Originally published by Harvard Health.
What Is It?
Thyroidectomy is the surgical removal of part or all of the thyroid gland. This important gland, located in the lower front portion of the neck, produces thyroid hormone, which regulates the body’s production of energy. A healthy thyroid gland is shaped like a butterfly, with right and left lobes connected by a bridge called the thyroid isthmus. Depending on the reason for a thyroidectomy, all or part of the thyroid gland will be removed. The various types of thyroidectomy include:
- Partial thyroid lobectomy (a rare procedure) — Only part of one thyroid lobe is removed.
- Thyroid lobectomy — All of one thyroid lobe is removed.
- Thyroid lobectomy with isthmusectomy — All of one thyroid lobe is removed, together with the section between the two lobes (called the thyroid isthmus).
- Subtotal thyroidectomy — One thyroid lobe, the isthmus and part of the second lobe are removed.
- Total thyroidectomy — The entire thyroid gland is removed.

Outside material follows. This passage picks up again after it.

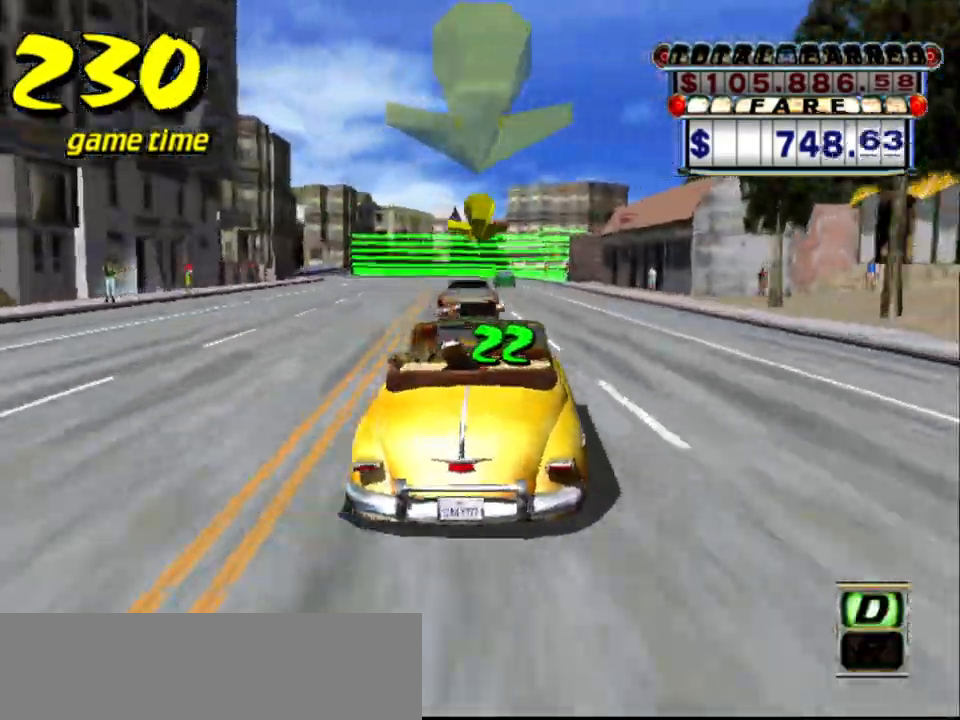
{"keys": ["a", "down"], "events": [[83, "right", "up"], [133, "up", "up"], [267, "left", "down"], [367, "a", "down"], [367, "left", "up"], [400, "down", "down"]]}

A thyroidectomy may be performed by using a conventional surgical approach or a newer endoscopic method done through very small incisions.
What It’s Used For
Conventional thyroidectomy is done for the following reasons:
- To remove malignant (cancerous) thyroid tumors
- To treat thyroid storm, a condition in which an overactive thyroid gland produces extremely high levels of thyroid hormone that cannot be easily controlled
- To remove all or part of a goiter (an enlarged thyroid gland) that is pressing on neighboring structures in the neck, especially if this pressure interferes with swallowing or breathing
- To remove and evaluate a thyroid nodule that on biopsy has had repeated “indeterminate” readings
In some people, as an alternative to a conventional thyroidectomy, an endoscopic thyroidectomy can be done to remove small thyroid cysts or small benign thyroid nodules (less than 4 centimeters, or about 1 ½ inches). Endoscopic thyroidectomy is not used to treat multiple thyroid nodules, thyroid cancer or thyroid storm.
Preparation
About one week before surgery, you will be told to stop taking aspirin and other blood-thinning medications. To reduce the risk of vomiting during surgery, you will be told not to eat or drink anything after midnight the night before surgery. As part of the general preparations for surgery, your doctor will review your allergies and your medical and surgical histories. If you may be pregnant, you must tell your doctor before surgery. Because you will be having a procedure that involves an area above your shoulders, you will be asked to remove all necklaces and earrings before you are taken to the operating room.
How It’s Done
Both types of thyroidectomy are usually done under general anesthesia. However, if general anesthesia is too risky for a patient, local or regional anesthesia may be used to permit the patient to remain awake during the procedure. An intravenous (IV) line will be inserted into one of your veins to deliver fluids and medications.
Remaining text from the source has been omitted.